Twelve PR Co-founder
Swarm of bees at B&Q

B&Q in Larkfield, Kent had to close its garden centre over the weekend, as a large swarm of bees settled on a hanging basket.

Closing the garden centre on a sunny Saturday in August must have hit revenue hard but B&Q turned it to their advantage with this lovely feel-good feature in the Daily Mirror, 23.8.15.

So using this great exemplar from B&Q here are five tips for good crisis communication or how a few timely, truthful, well-crafted sentences can make a difference:

1 Acknowledge the truth of the situation, in a straightforward way:

“The loss of custom is the least of our worries….”
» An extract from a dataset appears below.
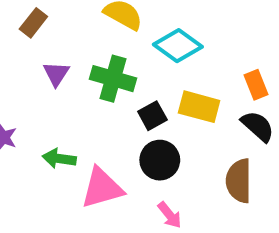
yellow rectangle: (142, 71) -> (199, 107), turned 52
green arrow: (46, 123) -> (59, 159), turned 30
2 Show that you have the care and safety of individuals in mind, especially the little people (in this case, honey bees):

“The loss of custom is the least of our worries, we’ll make it up over time, our customers safety and rescuing the bees is more important to us”.

3 Acknowledge and thank individuals involved:

“The guys did a fantastic job, we had to close our garden centre and haven’t reopened for the rest of the day.”

4. Use a third party spokesperson for added perspective and a sense of balance:

Keith Underdown, chairman of the areas Beekeepers’ Association, believes they followed the queen bee after soaring temperatures forced them to relocate. “It’s probable they made a strong colony earlier in the year and that a number of them followed the new queen.”

5. Provide a specific action which people can take if they feel moved by the situation:

“We will be happy to offer discounts of flowers to customers affected by the disruption.”

A final point is to provide as many pictures as you can so that, if possible, you can be in control of the images of your service or the situation being described.